= EXERCISE OBJECTIVE =
State the number of lines in the following data that contain the string "kategóriában", and nothing else.

Stored items:
>>>
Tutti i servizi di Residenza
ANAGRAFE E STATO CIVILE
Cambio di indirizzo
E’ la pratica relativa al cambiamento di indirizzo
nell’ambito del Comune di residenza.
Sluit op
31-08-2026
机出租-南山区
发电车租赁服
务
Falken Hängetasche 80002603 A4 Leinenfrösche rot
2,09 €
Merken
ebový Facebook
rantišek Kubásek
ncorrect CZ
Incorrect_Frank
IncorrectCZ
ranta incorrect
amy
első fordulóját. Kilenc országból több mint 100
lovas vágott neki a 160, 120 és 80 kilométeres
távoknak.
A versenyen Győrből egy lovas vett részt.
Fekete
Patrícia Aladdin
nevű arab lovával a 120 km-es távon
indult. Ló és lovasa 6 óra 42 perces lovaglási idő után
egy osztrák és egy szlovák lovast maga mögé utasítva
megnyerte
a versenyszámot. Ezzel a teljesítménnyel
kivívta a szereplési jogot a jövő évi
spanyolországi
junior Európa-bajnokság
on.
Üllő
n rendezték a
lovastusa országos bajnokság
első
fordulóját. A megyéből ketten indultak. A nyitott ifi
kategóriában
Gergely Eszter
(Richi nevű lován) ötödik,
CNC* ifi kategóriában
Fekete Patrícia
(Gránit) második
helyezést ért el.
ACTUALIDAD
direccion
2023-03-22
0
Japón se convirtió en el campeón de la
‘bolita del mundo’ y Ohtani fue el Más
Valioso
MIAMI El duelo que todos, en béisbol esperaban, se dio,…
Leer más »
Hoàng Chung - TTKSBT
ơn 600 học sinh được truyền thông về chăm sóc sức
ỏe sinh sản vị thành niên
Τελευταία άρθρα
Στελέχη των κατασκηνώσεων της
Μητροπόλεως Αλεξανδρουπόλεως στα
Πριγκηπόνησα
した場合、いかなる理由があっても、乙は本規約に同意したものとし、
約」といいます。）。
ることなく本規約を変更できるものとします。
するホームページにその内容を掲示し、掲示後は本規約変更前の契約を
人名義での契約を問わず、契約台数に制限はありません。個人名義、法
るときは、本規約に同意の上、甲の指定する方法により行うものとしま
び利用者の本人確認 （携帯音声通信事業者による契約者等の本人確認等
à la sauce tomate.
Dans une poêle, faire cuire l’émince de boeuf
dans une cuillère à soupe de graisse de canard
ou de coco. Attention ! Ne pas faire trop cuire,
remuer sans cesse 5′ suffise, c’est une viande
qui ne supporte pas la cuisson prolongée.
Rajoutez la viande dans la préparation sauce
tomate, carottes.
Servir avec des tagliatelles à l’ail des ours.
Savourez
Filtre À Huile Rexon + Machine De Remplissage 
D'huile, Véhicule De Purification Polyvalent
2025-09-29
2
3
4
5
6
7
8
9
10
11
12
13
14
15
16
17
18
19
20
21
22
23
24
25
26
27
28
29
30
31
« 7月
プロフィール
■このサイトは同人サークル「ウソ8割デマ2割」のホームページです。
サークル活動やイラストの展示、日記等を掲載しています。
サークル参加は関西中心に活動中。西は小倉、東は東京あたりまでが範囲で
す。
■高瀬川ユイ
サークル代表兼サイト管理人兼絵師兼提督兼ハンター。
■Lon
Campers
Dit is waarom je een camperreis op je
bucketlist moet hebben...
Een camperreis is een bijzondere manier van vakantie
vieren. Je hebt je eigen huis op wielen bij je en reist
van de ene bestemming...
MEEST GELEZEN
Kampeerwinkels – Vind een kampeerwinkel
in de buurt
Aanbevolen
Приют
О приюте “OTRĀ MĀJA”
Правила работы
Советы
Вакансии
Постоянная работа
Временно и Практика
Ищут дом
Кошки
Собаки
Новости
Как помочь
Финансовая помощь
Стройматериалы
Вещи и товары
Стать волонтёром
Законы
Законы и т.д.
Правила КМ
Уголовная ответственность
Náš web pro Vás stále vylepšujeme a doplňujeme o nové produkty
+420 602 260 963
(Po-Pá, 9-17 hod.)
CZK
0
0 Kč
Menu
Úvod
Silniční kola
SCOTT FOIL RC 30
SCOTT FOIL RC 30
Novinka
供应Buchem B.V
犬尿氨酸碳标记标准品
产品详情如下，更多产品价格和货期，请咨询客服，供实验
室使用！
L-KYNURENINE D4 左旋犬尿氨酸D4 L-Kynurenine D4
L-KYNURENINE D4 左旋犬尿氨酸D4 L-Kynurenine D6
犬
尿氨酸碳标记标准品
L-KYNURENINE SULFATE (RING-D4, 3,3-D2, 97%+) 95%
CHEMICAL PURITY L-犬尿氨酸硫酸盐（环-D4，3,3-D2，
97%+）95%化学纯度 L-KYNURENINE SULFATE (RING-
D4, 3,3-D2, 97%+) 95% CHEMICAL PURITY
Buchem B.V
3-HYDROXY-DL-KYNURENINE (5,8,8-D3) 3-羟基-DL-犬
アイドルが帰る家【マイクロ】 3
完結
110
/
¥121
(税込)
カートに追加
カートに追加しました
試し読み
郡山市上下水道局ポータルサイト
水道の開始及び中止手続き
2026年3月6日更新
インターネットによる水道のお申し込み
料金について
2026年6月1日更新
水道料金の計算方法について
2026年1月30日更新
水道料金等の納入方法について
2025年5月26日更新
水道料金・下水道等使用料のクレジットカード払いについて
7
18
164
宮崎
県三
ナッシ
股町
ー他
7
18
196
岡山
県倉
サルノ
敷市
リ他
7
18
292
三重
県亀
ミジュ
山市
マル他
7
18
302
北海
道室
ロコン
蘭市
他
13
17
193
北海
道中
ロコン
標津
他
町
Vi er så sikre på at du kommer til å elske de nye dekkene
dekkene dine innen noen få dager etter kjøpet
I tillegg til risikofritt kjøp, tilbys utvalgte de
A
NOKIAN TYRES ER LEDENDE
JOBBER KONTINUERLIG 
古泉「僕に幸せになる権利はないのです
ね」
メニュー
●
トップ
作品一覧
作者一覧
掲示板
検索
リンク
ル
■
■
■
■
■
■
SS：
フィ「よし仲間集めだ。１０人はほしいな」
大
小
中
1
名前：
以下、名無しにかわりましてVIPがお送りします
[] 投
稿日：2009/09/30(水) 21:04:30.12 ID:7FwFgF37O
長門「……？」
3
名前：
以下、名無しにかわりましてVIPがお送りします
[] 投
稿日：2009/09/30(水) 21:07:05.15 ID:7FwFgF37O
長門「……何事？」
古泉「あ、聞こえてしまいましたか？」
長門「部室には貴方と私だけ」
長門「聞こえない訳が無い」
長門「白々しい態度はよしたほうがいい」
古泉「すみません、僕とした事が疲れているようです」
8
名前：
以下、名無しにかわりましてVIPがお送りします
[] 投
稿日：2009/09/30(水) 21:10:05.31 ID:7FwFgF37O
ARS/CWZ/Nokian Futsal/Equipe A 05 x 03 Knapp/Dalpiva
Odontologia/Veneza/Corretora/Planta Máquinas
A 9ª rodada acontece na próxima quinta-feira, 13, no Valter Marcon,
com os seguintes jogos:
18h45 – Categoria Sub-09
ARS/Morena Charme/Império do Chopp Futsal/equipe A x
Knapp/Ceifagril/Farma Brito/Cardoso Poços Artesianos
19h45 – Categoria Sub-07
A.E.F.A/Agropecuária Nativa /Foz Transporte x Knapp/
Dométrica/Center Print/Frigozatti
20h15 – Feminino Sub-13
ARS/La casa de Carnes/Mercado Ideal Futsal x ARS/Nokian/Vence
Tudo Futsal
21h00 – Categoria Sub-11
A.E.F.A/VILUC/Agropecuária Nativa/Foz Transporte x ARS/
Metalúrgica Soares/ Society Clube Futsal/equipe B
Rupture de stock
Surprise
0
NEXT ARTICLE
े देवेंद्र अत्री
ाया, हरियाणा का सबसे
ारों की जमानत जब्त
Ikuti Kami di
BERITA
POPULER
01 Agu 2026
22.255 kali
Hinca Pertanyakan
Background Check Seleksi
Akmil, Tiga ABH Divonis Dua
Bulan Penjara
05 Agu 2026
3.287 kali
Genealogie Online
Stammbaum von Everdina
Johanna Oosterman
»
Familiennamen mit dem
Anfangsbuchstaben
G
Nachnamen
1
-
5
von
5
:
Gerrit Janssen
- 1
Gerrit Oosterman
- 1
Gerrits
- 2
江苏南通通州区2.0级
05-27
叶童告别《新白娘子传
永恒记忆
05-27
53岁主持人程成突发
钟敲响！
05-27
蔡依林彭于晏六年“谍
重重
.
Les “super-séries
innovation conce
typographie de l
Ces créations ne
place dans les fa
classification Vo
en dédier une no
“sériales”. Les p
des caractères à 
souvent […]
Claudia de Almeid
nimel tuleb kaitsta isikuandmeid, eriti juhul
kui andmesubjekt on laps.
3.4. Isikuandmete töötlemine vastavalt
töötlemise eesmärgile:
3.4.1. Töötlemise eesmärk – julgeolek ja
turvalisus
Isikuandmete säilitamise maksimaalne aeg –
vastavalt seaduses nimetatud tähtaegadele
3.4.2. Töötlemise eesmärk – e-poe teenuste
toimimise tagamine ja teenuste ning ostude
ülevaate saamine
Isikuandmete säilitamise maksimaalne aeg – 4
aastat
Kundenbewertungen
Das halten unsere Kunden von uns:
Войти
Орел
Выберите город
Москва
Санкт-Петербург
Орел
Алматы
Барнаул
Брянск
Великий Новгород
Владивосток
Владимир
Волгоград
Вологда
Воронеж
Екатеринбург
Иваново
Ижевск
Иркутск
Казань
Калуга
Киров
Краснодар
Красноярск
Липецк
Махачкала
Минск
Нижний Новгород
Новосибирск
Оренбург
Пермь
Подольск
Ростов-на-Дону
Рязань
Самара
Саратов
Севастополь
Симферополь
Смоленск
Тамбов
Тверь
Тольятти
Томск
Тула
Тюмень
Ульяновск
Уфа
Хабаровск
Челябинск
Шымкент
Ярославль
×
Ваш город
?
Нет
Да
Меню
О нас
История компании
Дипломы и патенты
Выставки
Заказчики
<<<
= EXPECTED ANSWER =
2